Crawley L, Singer M. Prepared for the California HealthCare Foundation. March 2007.
This report focuses examining end-of-life (EOL) care delivery for all Californians. Racial, ethnic, and cultural factors have an affect on the delivery of EOL care. Most of the report is important for immigrant patients, families, and communities as it relates to culturally mediated EOL issues for persons whose beliefs, values, preferences, behaviors, and language needs differ from Euro-Americans (non-Latino Whites). A population approach to exploring EOL care gives a clear picture of the state’s ethnic populations of who died and how. Differential death rates exist among populations residing in California. For example, African and Native Americans have the highest death rates, while Asian Americans have the lowest rate of all population groups. Provision of hospice and palliative care is being questioned because they create barriers for some racial/ethnic groups. Improving EOL care in emergency settings; adopting approaches for advance care planning that are culturally appropriate for those who may consider the discussion of death to be taboo; training the health care community in ethno-cultural aspects of pain management; developing communication and trust; using a health care workforce training model; and recognizing the individual are the major recommendations of this report.

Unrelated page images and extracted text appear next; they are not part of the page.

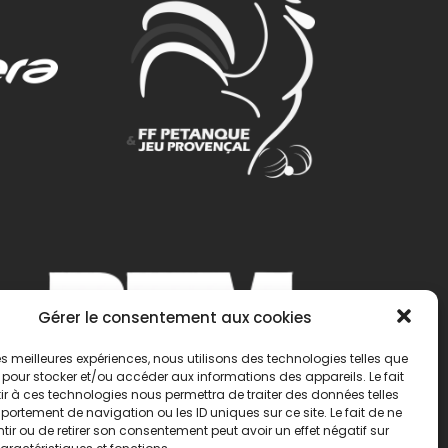
Gérer le consentement aux cookies
 les meilleures expériences, nous utilisons des technologies telles que
 pour stocker et/ou accéder aux informations des appareils. Le fait
r à ces technologies nous permettra de traiter des données telles
ortement de navigation ou les ID uniques sur ce site. Le fait de ne
ir ou de retirer son consentement peut avoir un effet négatif sur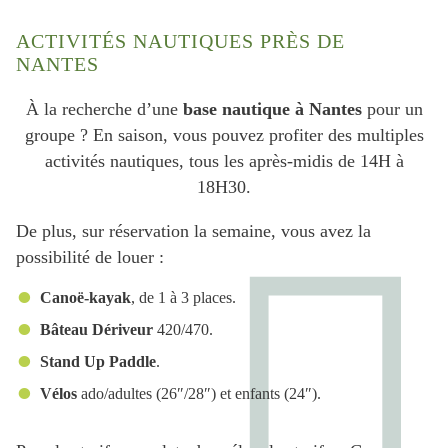
ACTIVITÉS NAUTIQUES PRÈS DE
NANTES
À la recherche d’une
base nautique à Nantes
pour un
groupe ? En saison, vous pouvez profiter des multiples
activités nautiques, tous les après-midis de 14H à
18H30.
De plus, sur réservation la semaine, vous avez la
possibilité de louer :
Canoë-kayak
, de 1 à 3 places.
Bâteau Dériveur
420/470.
Stand Up Paddle
.
Vélos
ado/adultes (26″/28″) et enfants (24″).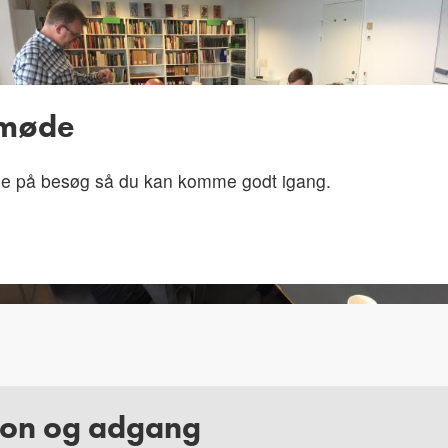
 møde
e på besøg så du kan komme godt igang.
tion og adgang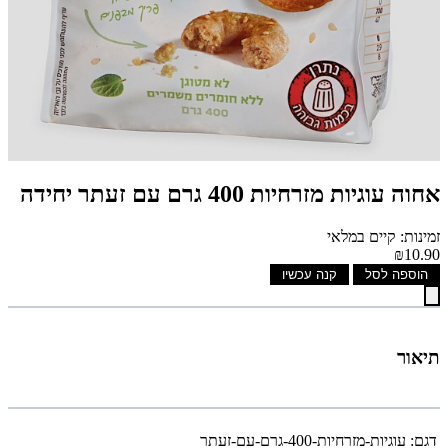
אחוה עוגיות מזרחיות 400 גרם עם זעתר יחידה
זמינות: קיים במלאי
₪10.90
הוספה לסל
קנה עכשיו
תיאור
דגם:
עוגיות-מזרחיות-400-גרם-עם-זעתר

Cancer in California 2008.
California Cancer Registry. April 2008.
This document presents information on cancer incidence and mortality across California. It monitors specific cancer over time and analyzes differential risks of cancer by geographic region, age, race/ethnicity, sex, and other social characteristics of the population. Some findings in the report:
• The rate of new cancer cases in California declined by 11 percent among men* and seven percent among women from 1988 to 2005.
• From 1988 to 2005, cancer death rates in California declined by 23 percent among men and 17 percent among women. A decrease was experienced by all four major racial/ethnic groups – Asian/Pacific Islanders, Hispanics, non-Hispanic blacks, and non-Hispanic whites.
• Approximately 1.15 million Californians alive today have been diagnosed with cancer at some point in their lives.
• The rates of new breast and colorectal cancer cases are declining. Breast cancer rates declined sharply in 2003 by nearly eight percent and have stayed stable since, a change some scientists attribute to a decline in hormone replacement therapy use among postmenopausal women.
• The rate of new lung cancer cases in California continues to decline and is lower than the rate of new lung cancer cases for the rest of the United States. This is largely due to the success of California’s tobacco control efforts.